DAY 6: Relationship With My Sister

I forgive myself that I have accepted and allowed myself to form a relationship with my sister based on competition of who can gain the most favor from my parents and family.

I forgive myself that I have accepted and allowed myself to believe that I am required as the older brother to compete with my sister to show her how life is 'supposed' to be lived and to 'push her down' to prove that I am the superior member of the family by way of seniority.

I forgive myself that I have accepted and allowed myself to believe that I must keep myself in a higher position of favor in the family by keeping my sister 'down' through actions and words.

I forgive myself that I have accepted and allowed myself to believe that an effective relationship with a family member is based on competition of the two members of the family and 'getting ahead' off one another.

I forgive myself that I have accepted and allowed myself to purposefully annoy my sister from time to time to create instability in her life.

I forgive myself that I have accepted and allowed myself to participate within feelings of anger and frustration directed at my sister because apparently she is invading my space within the household and family.

I forgive myself that I have accepted and allowed myself to participate within feelings of frustration towards my sister for seemingly making to much of a mess and too much noise in the house - feelings which are based off of a belief that she is already 'invading' 'my space'.

I forgive myself that I have allowed myself to see that the emotions of anger and frustration towards my sister originate from a belief that I am superior to my sister.

I forgive myself that I have accepted and allowed myself to believe that I am superior to my sister - instead of realizing that I am my sister as we came from the same source.

I forgive myself that I haven't allowed myself to realize that feeling superior to my sister is based in ego and ego is based on feeling that one is superior to another because of beliefs or knowledge.

I forgive myself that I haven't allowed myself to realize that within the illusion of directing the feelings of anger and frustration 'towards' my sister, the feelings are felt by me and only affect me in my experience and by doing so I only harm myself and my physical body.

I forgive myself that I have accepted and allowed myself to label my sister as stupid for not acting the same way I do to my parents - acting in a way that hides truth from the so that it doesn't upset them so I can keep comfortable staying in a home that provides food and shelter.

I forgive myself that I have accepted and allowed myself to label sister as a bitch because she acts in anger by shouting towards my parents and lying to them.

I forgive myself that I have accepted and allowed myself to label my sister as an idiot for doing seemingly worse that I have done through my process here on Earth.
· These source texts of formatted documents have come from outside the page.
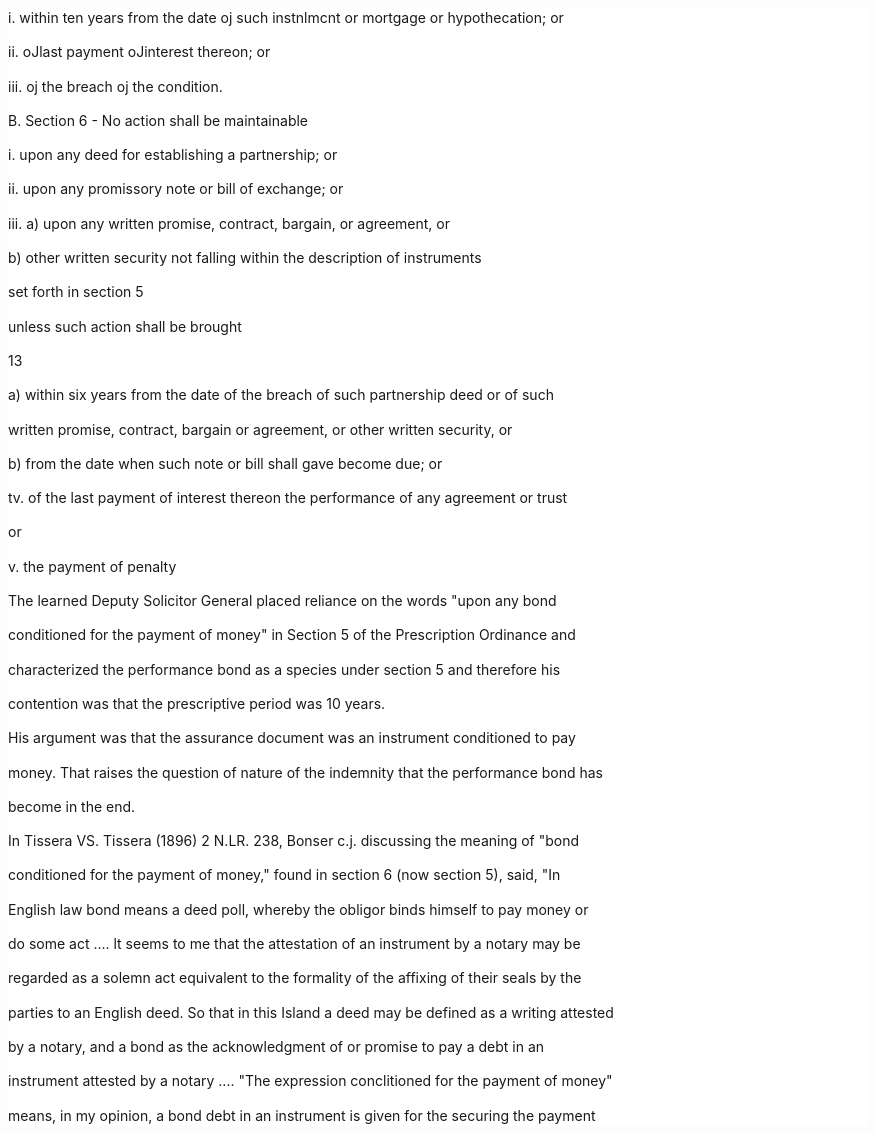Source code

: i. within ten years from the date oj such instnlmcnt or mortgage or hypothecation; or

ii. oJlast payment oJinterest thereon; or

iii. oj the breach oj the condition.

B. Section 6 - No action shall be maintainable

i. upon any deed for establishing a partnership; or

ii. upon any promissory note or bill of exchange; or

iii. a) upon any written promise, contract, bargain, or agreement, or

b) other written security not falling within the description of instruments

set forth in section 5

unless such action shall be brought

13

a) within six years from the date of the breach of such partnership deed or of such

written promise, contract, bargain or agreement, or other written security, or

b) from the date when such note or bill shall gave become due; or

tv. of the last payment of interest thereon the performance of any agreement or trust

or

v. the payment of penalty

The learned Deputy Solicitor General placed reliance on the words "upon any bond

conditioned for the payment of money" in Section 5 of the Prescription Ordinance and

characterized the performance bond as a species under section 5 and therefore his

contention was that the prescriptive period was 10 years.

His argument was that the assurance document was an instrument conditioned to pay

money. That raises the question of nature of the indemnity that the performance bond has

become in the end.

In Tissera VS. Tissera (1896) 2 N.LR. 238, Bonser c.j. discussing the meaning of "bond

conditioned for the payment of money," found in section 6 (now section 5), said, "In

English law bond means a deed poll, whereby the obligor binds himself to pay money or

do some act .... lt seems to me that the attestation of an instrument by a notary may be

regarded as a solemn act equivalent to the formality of the affixing of their seals by the

parties to an English deed. So that in this Island a deed may be defined as a writing attested

by a notary, and a bond as the acknowledgment of or promise to pay a debt in an

instrument attested by a notary .... "The expression conclitioned for the payment of money"

means, in my opinion, a bond debt in an instrument is given for the securing the payment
I forgive myself that I have accepted and allowed myself to perceive/judge my sister as less than I am because of the age difference within the family.

I forgive myself that I have allowed myself to perceive/judge my sister as less than me for being a female with the family.
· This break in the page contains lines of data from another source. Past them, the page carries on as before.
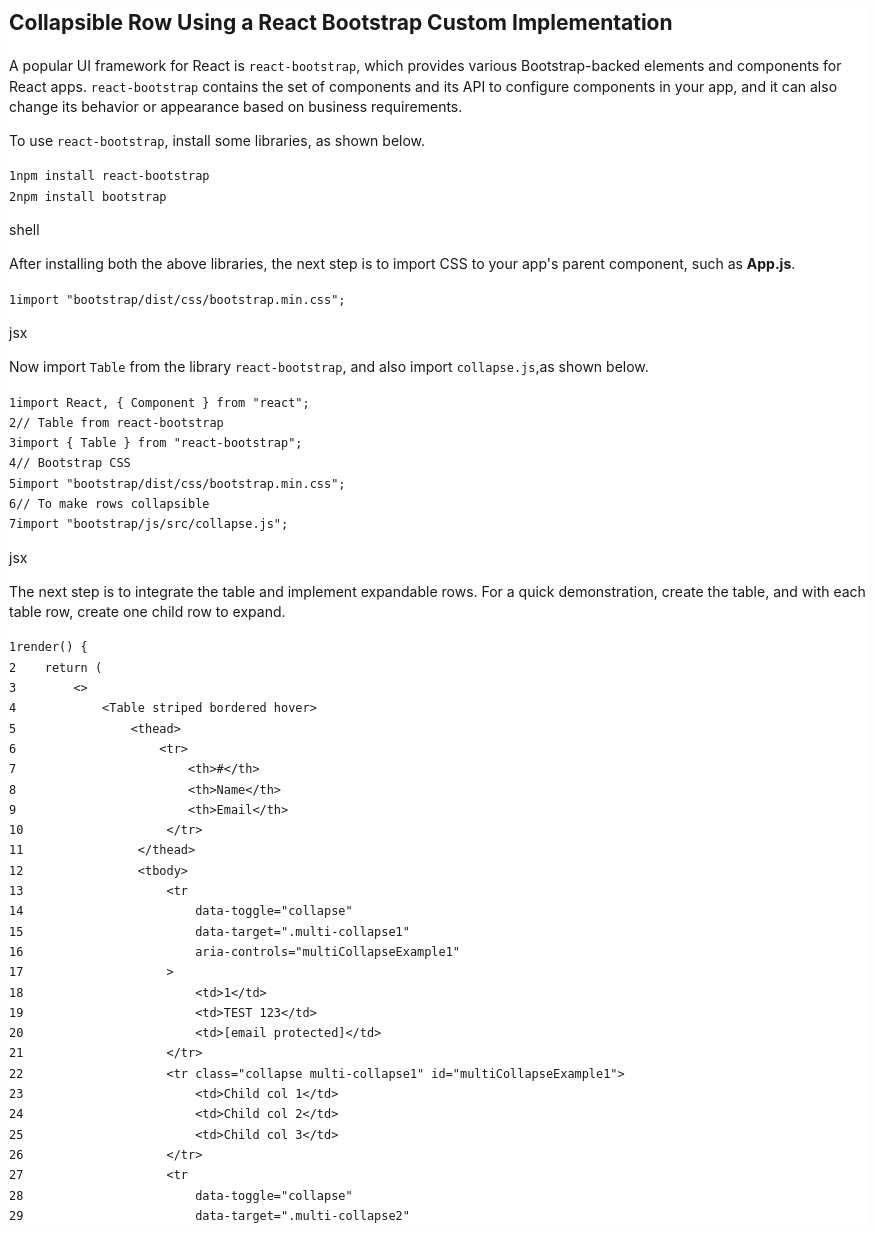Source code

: Collapsible Row Using a React Bootstrap Custom Implementation
-------------------------------------------------------------

A popular UI framework for React is <span class="jsx-3120878690">`react-bootstrap`</span>, which provides various Bootstrap-backed elements and components for React apps. <span class="jsx-3120878690">`react-bootstrap`</span> contains the set of components and its API to configure components in your app, and it can also change its behavior or appearance based on business requirements.

To use <span class="jsx-3120878690">`react-bootstrap`</span>, install some libraries, as shown below.

    1npm install react-bootstrap
    2npm install bootstrap

shell

After installing both the above libraries, the next step is to import CSS to your app's parent component, such as **App.js**.

    1import "bootstrap/dist/css/bootstrap.min.css";

jsx

Now import <span class="jsx-3120878690">`Table`</span> from the library <span class="jsx-3120878690">`react-bootstrap`</span>, and also import <span class="jsx-3120878690">`collapse.js`</span>,as shown below.

    1import React, { Component } from "react";
    2// Table from react-bootstrap
    3import { Table } from "react-bootstrap";
    4// Bootstrap CSS
    5import "bootstrap/dist/css/bootstrap.min.css";
    6// To make rows collapsible
    7import "bootstrap/js/src/collapse.js";

jsx

The next step is to integrate the table and implement expandable rows. For a quick demonstration, create the table, and with each table row, create one child row to expand.

    1render() {
    2    return (
    3        <>
    4            <Table striped bordered hover>
    5                <thead>
    6                    <tr>
    7                        <th>#</th>
    8                        <th>Name</th>
    9                        <th>Email</th>
    10                    </tr>
    11                </thead>
    12                <tbody>
    13                    <tr
    14                        data-toggle="collapse"
    15                        data-target=".multi-collapse1"
    16                        aria-controls="multiCollapseExample1"
    17                    >
    18                        <td>1</td>
    19                        <td>TEST 123</td>
    20                        <td>[email protected]</td>
    21                    </tr>
    22                    <tr class="collapse multi-collapse1" id="multiCollapseExample1">
    23                        <td>Child col 1</td>
    24                        <td>Child col 2</td>
    25                        <td>Child col 3</td>
    26                    </tr>
    27                    <tr
    28                        data-toggle="collapse"
    29                        data-target=".multi-collapse2"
I forgive myself that I haven't allowed myself to realize than in perceiving/judging my sister as less than me, I am actually creating myself as less than for allowing myself to see another as myself as less than me.

I realize within self-honesty that I am not in a competition with my sister

I realize within self-honesty that I am not these feelings of anger or frustration directed at my sister.

I realize within self-honesty that I am not the labels I have given my sister and she is not the labels I have given her.

I realize within self-honesty that I am not these perceptions/judgments that I have cast on my sister and neither is she the perceptions/judgments that I have given her.

When and as I see myself participating within competition of mind through the relationship with my sister, I stop myself from participating in competition with my sister and realize that I am not this point of competition, I stop and breath and I direct myself through the point of competing with my sister with self-honesty to thus release it from my being forever

When and as I see myself participating within feelings of anger and frustration towards my sister, I stop my from participating within the feelings of anger/frustration and realize that I am not these points, I stop and breath and I direct myself through the point with self-honesty and release it from my being forever.

When and as I see myself participating within labeling my sister, I stop myself from participating in labeling my sister and realize that I am not these points of labeling my sister, I stop and breath and I direct myself  with self-honesty through the point of labeling my sister to thus release it from my being forever.

When and as I see myself participating in perceiving/judging my sister as something she is not, I stop myself from participating within perceptions/judging my sister and realize that I am not these points, I stop and breath and I direct myself through the point with self-honesty to thus release it from my being forever.